It's a law that has been described as "almost unintelligible," "arcane" and "extremely complex."
It's also the law that determines who will be president.
The Electoral Count Act of 1887 has been derided by legal experts almost since it was first written, and this week, members of both parties in Congress opened the door to updating the legislation. As the first bit of voting-specific policy to even get a sniff of bipartisanship in recent years, it's a notable development.
But it's still far from a sure thing.
Here's a quick overview of what the law is and where things stand.
Poorly written legislation
The Electoral Count Act came as a reaction to the presidential election of 1876, which saw Democrat Samuel Tilden win the popular vote but ultimately lose the presidency to Republican Rutherford B. Hayes because of contested election results coming from three Southern states under the control of Reconstruction governments: Florida, South Carolina and Louisiana.

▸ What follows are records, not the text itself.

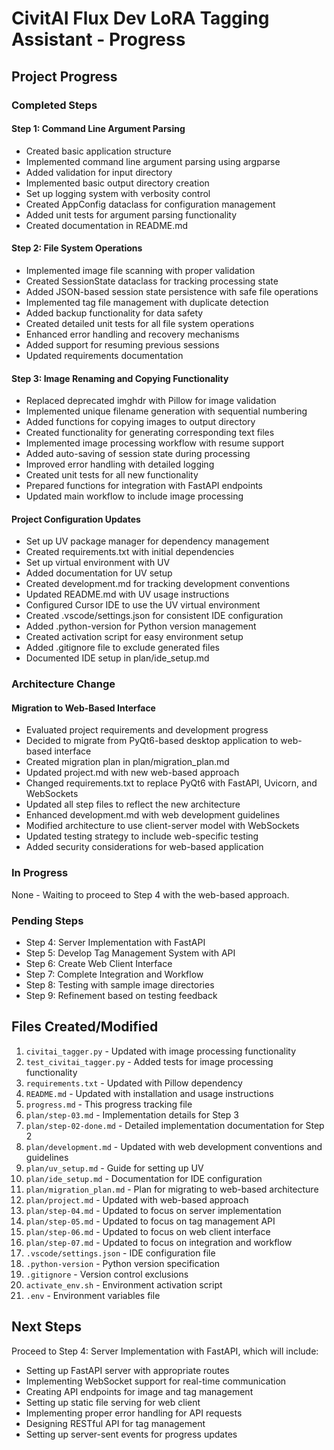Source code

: # CivitAI Flux Dev LoRA Tagging Assistant - Progress

## Project Progress

### Completed Steps

#### Step 1: Command Line Argument Parsing
- Created basic application structure
- Implemented command line argument parsing using argparse
- Added validation for input directory
- Implemented basic output directory creation
- Set up logging system with verbosity control
- Created AppConfig dataclass for configuration management
- Added unit tests for argument parsing functionality
- Created documentation in README.md

#### Step 2: File System Operations
- Implemented image file scanning with proper validation
- Created SessionState dataclass for tracking processing state
- Added JSON-based session state persistence with safe file operations
- Implemented tag file management with duplicate detection
- Added backup functionality for data safety
- Created detailed unit tests for all file system operations
- Enhanced error handling and recovery mechanisms
- Added support for resuming previous sessions
- Updated requirements documentation

#### Step 3: Image Renaming and Copying Functionality
- Replaced deprecated imghdr with Pillow for image validation
- Implemented unique filename generation with sequential numbering
- Added functions for copying images to output directory
- Created functionality for generating corresponding text files
- Implemented image processing workflow with resume support
- Added auto-saving of session state during processing
- Improved error handling with detailed logging
- Created unit tests for all new functionality
- Prepared functions for integration with FastAPI endpoints
- Updated main workflow to include image processing

#### Project Configuration Updates
- Set up UV package manager for dependency management
- Created requirements.txt with initial dependencies
- Set up virtual environment with UV
- Added documentation for UV setup
- Created development.md for tracking development conventions
- Updated README.md with UV usage instructions
- Configured Cursor IDE to use the UV virtual environment
- Created .vscode/settings.json for consistent IDE configuration
- Added .python-version for Python version management
- Created activation script for easy environment setup
- Added .gitignore file to exclude generated files
- Documented IDE setup in plan/ide_setup.md

### Architecture Change

#### Migration to Web-Based Interface
- Evaluated project requirements and development progress
- Decided to migrate from PyQt6-based desktop application to web-based interface
- Created migration plan in plan/migration_plan.md
- Updated project.md with new web-based approach
- Changed requirements.txt to replace PyQt6 with FastAPI, Uvicorn, and WebSockets
- Updated all step files to reflect the new architecture
- Enhanced development.md with web development guidelines
- Modified architecture to use client-server model with WebSockets
- Updated testing strategy to include web-specific testing
- Added security considerations for web-based application

### In Progress

None - Waiting to proceed to Step 4 with the web-based approach.

### Pending Steps

- Step 4: Server Implementation with FastAPI
- Step 5: Develop Tag Management System with API
- Step 6: Create Web Client Interface
- Step 7: Complete Integration and Workflow
- Step 8: Testing with sample image directories
- Step 9: Refinement based on testing feedback

## Files Created/Modified

1. `civitai_tagger.py` - Updated with image processing functionality
2. `test_civitai_tagger.py` - Added tests for image processing functionality
3. `requirements.txt` - Updated with Pillow dependency
4. `README.md` - Updated with installation and usage instructions
5. `progress.md` - This progress tracking file
6. `plan/step-03.md` - Implementation details for Step 3
7. `plan/step-02-done.md` - Detailed implementation documentation for Step 2
8. `plan/development.md` - Updated with web development conventions and guidelines
9. `plan/uv_setup.md` - Guide for setting up UV
10. `plan/ide_setup.md` - Documentation for IDE configuration
11. `plan/migration_plan.md` - Plan for migrating to web-based architecture
12. `plan/project.md` - Updated with web-based approach
13. `plan/step-04.md` - Updated to focus on server implementation
14. `plan/step-05.md` - Updated to focus on tag management API
15. `plan/step-06.md` - Updated to focus on web client interface
16. `plan/step-07.md` - Updated to focus on integration and workflow
17. `.vscode/settings.json` - IDE configuration file
18. `.python-version` - Python version specification
19. `.gitignore` - Version control exclusions
20. `activate_env.sh` - Environment activation script
21. `.env` - Environment variables file

## Next Steps

Proceed to Step 4: Server Implementation with FastAPI, which will include:
- Setting up FastAPI server with appropriate routes
- Implementing WebSocket support for real-time communication
- Creating API endpoints for image and tag management
- Setting up static file serving for web client
- Implementing proper error handling for API requests
- Designing RESTful API for tag management
- Setting up server-sent events for progress updates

The three states each sent in multiple competing electoral returns, and Congress had no rules in place to deal with such a scenario.
So, it created an ad hoc commission to decide the presidency, which ended up giving the states' returns, and with them the presidency, to Hayes.
Democrats at the time were furious over the decision and only accepted it in a deal known as the Compromise of 1877, which stipulated that Republicans agreed to end Reconstruction and withdraw federal troops from former Confederate states.
A decade later, Congress passed the Electoral Count Act into law to avoid similar situations in the future, but "the crafters of this law unfortunately did a terrible job," says Rebecca Green, the co-director of the Election Law Program at William & Mary Law School.
"Some of the processes just don't make sense in the modern world," she said.
The legislation is "extraordinarily complex" and "far from the model of statutory drafting," according to an analysis by the National Task Force on Election Crises (of which Green is a member), but the law does create a framework and timeline for when states need to have their election results finalized.
According to the law, the Electoral College is to meet in states across the country on the first Monday after the second Wednesday in December to cast their votes.
If a state has finalized its results six days before then, according to the ECA, then those results qualify for "safe harbor" status — meaning Congress must treat them as the "conclusive" results, even if, for example, a state's legislature sends in a competing set of results.
But the law also allows members of Congress to easily object to results submitted by states and to prolong the counting process, even without legitimate concerns, and according to legal experts, it does not do a good enough job clarifying the vice president's role. Then-Vice President Mike Pence's role became the focus of efforts on Jan. 6, 2021, to overturn the last election.
"In our view, modernizing the ECA may well be the single most important step Congress can take to prevent a crisis in the next contested presidential election," writes the National Task Force on Election Crises in its list of recommendations for updating the law.
Democrats are wary of GOP motives
For years, and especially since last year's attack on the Capitol, Democrats have been clamoring for Republicans to defend what they see as the fragile guardrails of democracy with federal legislation.
And this week, it seems as if for the first time, Republicans may be willing to play ball with regards to the Electoral Count Act.
"It obviously has some flaws. And it is worth, I think, discussing," said Senate Minority Leader Mitch McConnell, R-Ky., in an interview with Politico on Wednesday.
Moderate Democrats Joe Manchin, D-W.Va, and Kyrsten Sinema, D-Ariz., also endorsed looking at the law, but a number of more liberal Democrats did not. Instead, they made it clear that they see Republican interest in reform of the counting process as a way for the party to avoid engaging with other structural protections of voting rights.
"Some scorekeeping matters little if the game is rigged," said Senate Majority Leader Chuck Schumer, D-N.Y.
Election experts, however, are urging Democrats to engage in strengthening the elections process wherever there is a glimmer of bipartisanship.
"It doesn't address the larger problems with how our elections are run, but that said, it seems like a fairly straightforward place to start," said Green, of William & Mary. "It seems to be low-hanging fruit."
It's especially important to do it this year, said Ned Foley, an election law expert at The Ohio State University.
"The time to address [these problems] is now," Foley said. "Now is the maximum veil of ignorance: where the two political parties don't know exactly what the lay of the land is going to be in '24 and '25, and so there's a greater chance of bipartisan consensus on the clear procedures for governing the process."
Correction: January 8, 2022 12:00 am — In a previous version of this story, we incorrectly said the Electoral Count Act was passed nine years after the Compromise of 1877. The legislation was passed in 1887, or 10 years later.